Exigir exige exigência máxima. Mas exigência máxima exige motivação máxima. Eu sou pela exigência: máxima, absoluta - demencial até. Sou pela avaliação até à loucura dos professores. Sou por critérios quase pidescos na admissão dos professores. Sou pela subida das médias de entrada na universidade nos cursos que formam professores para médias tão, ou mais, altas como as médias de entrada em cursos de medicina. Para que só os melhores lá cheguem. Para que só os mais dotados lá cheguem. Para que só os que têm a vocação lá cheguem. Para que só os mais capazes tenham nas suas mãos as vidas de tanta gente. Um cirurgião salva, com um transplante de coração, um paciente da morte; mas um professor salva, se tiver talento e coração, centenas de impacientes de uma vida de morte.

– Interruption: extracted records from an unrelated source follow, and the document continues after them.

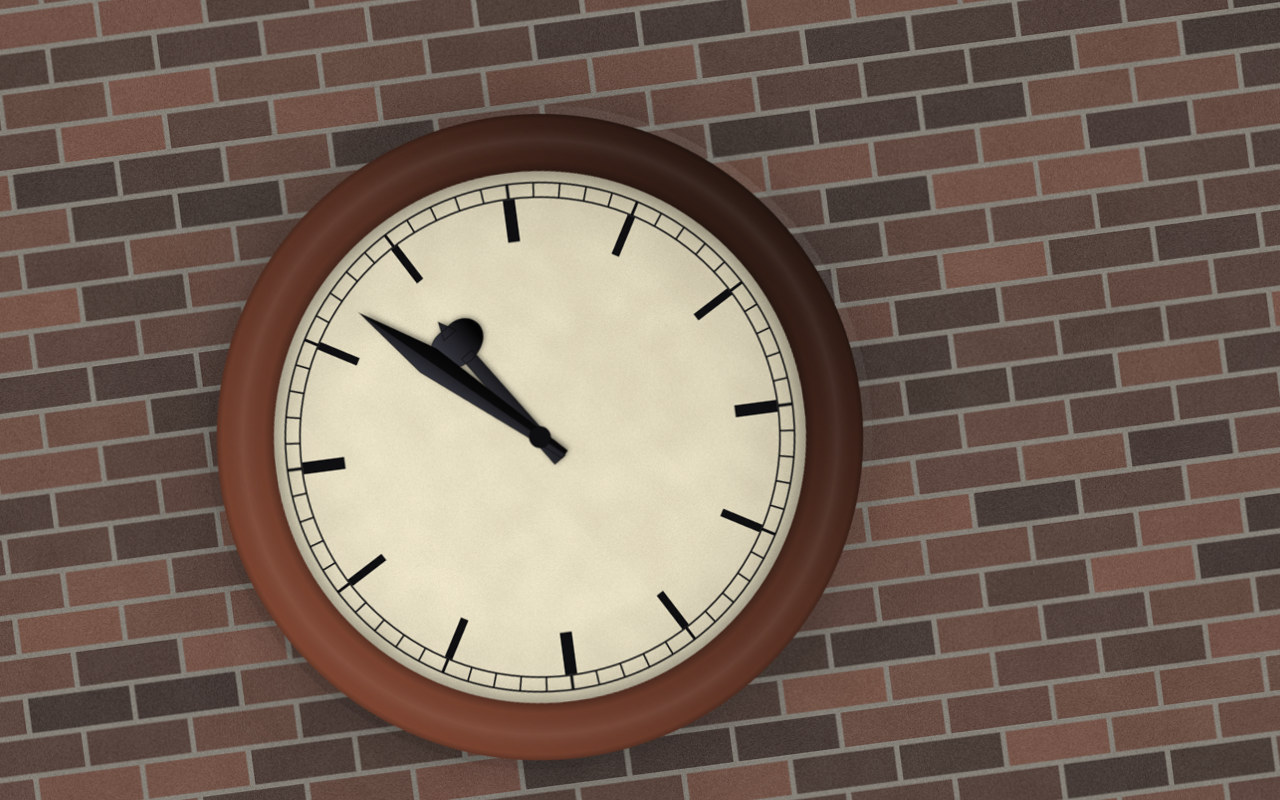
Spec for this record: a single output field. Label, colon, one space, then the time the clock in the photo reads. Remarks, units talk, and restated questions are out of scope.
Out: 10:52
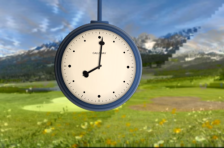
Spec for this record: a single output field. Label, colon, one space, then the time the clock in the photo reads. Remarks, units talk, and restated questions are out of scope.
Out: 8:01
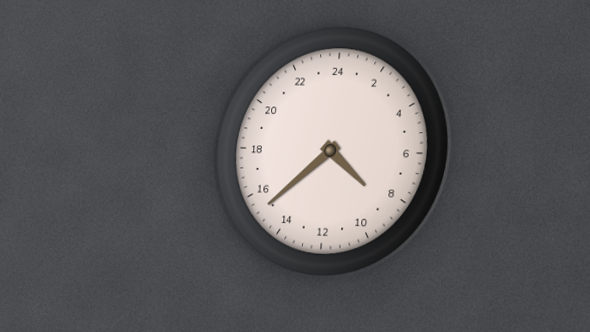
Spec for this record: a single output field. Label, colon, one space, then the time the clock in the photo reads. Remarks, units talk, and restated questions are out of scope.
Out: 8:38
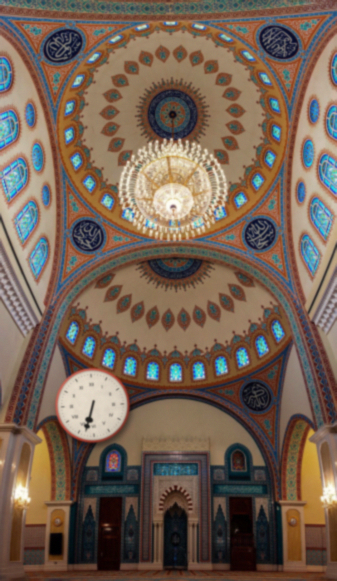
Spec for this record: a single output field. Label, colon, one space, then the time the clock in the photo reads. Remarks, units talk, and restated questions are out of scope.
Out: 6:33
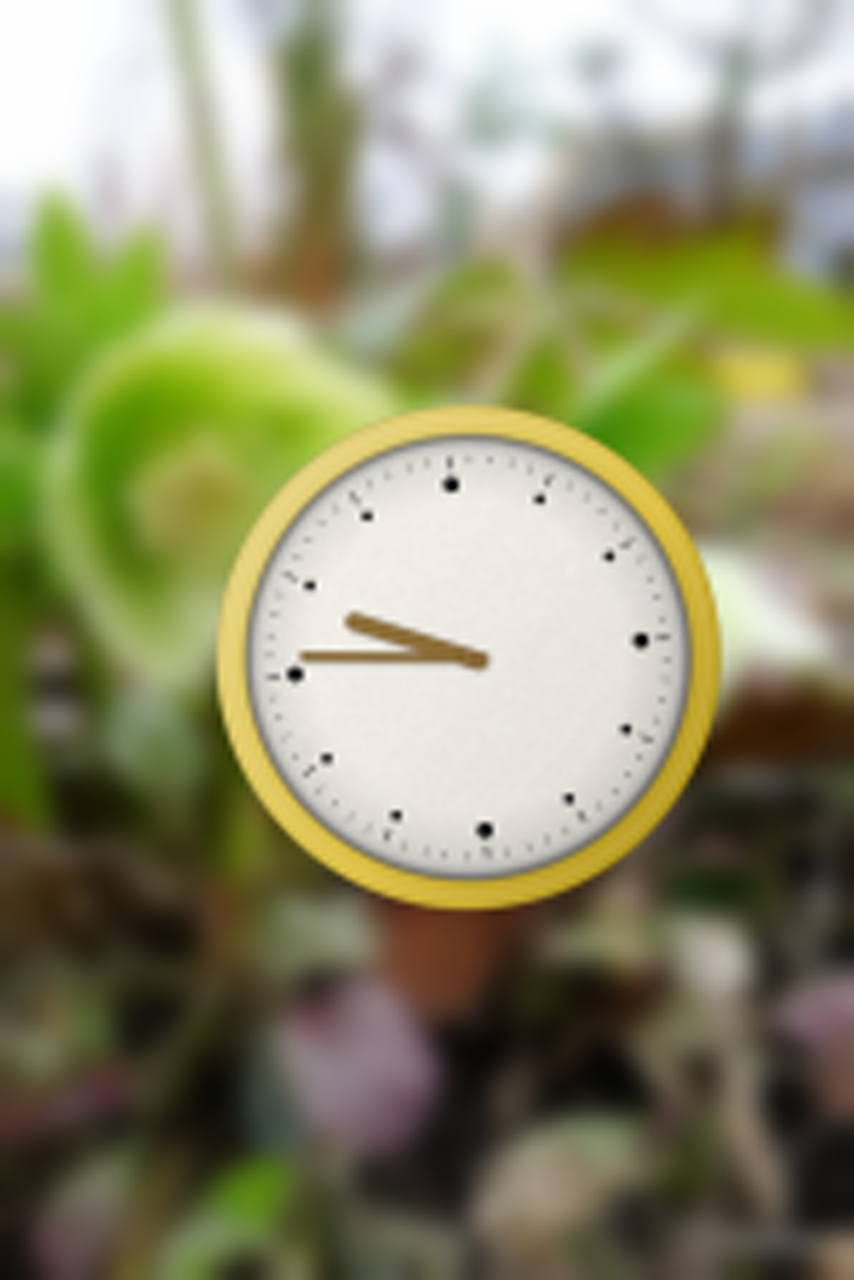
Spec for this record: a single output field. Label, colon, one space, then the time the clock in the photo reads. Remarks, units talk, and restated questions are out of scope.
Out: 9:46
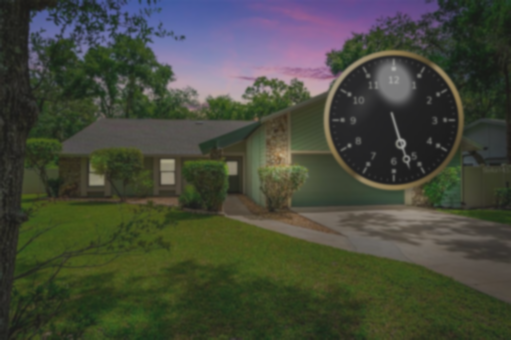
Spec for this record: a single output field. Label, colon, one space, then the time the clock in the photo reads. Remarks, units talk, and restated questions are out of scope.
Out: 5:27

Estava, confesso, a morrer de vontade de te contar isto. E ainda te conto mais. Isto:
Conto-te que se os professores ganhassem tanto como os médicos e tivessem um grau de exigência académico tão alto como o dos médicos, iriam ser aquilo que têm de ser – aquilo que qualquer país ou sociedade decente exigem que eles sejam: uma trave-mestra daquilo que nos sustenta. Sim: nos. Nós. A mim, a ti, ao teu filho, ao meu, ao teu primo e ao meu – a toda a gente. Os professores deviam ter um estatuto, em tudo, igual ao dos médicos. Os professores são médicos de prevenção – os pré-médicos de uma sociedade de verdade. De uma sociedade que pré-age em vez de reagir. Eu sou pelos professores. E sou pela eliminação dos milhares de não-professores que andam a fazer de professores pelo país fora. Sim: porque o sistema, ao reduzir a exigência, abre as portas ao mais ou menos, ao medíocre. E o medíocre ensina a mediocrizar. E se esta porcaria continua assim estamos numa sociedade de medíocres a ensinar e de medíocres a serem ensinados. Eu sou pela verdadeira chacina de milhares de professores. Façam-lhes testes, façam-lhes avaliações, obriguem-nos a mostrar o que valem. Depois, sim, no final, quando a separação das águas estiver feita, é tempo de dizer aos briosos resistentes: “meus amigos, vocês são o orgulho da nossa nação; vocês são, nada mais do que isso, o futuro desta merda toda. Peguem lá 3000 ou 4000 ou 5000 euros por mês e façam deste país um oásis de educação, um arquétipo de conhecimento, um padrão de evolução intelectual e cultural e técnica e científica e criativa”. Podes pensar que é dinheiro a mais, podes pensar que não é tempo de fazer loucuras destas. Mas isso é apenas porque não tiveste professores em condições – e tiveste professores que ganhavam 800 ou menos euros por mês e tinham horários incompletos e só queriam despachar a aula o mais rapidamente possível para irem para um centro qualquer dar explicações para poderem pagar a renda de uma casa de trampa que tiveram de arrendar por estarem a centenas de quilómetros da sua terra-natal. Esses professores, os que têm tanta motivação para serem professores como tu tens para pagar o IVA, ensinaram-te a ser os infelizes que eles foram: que eles vão continuar a ser se o paradigma construído pelos idiotas que mandam nisto tudo não mudar. É tempo de escolher: ou ensinar os idiotas a não formarem mais idiotas - ou ser de(s)formado pelos idiotas que querem entronizar os idiotas. Ainda hesitaste? Idiota."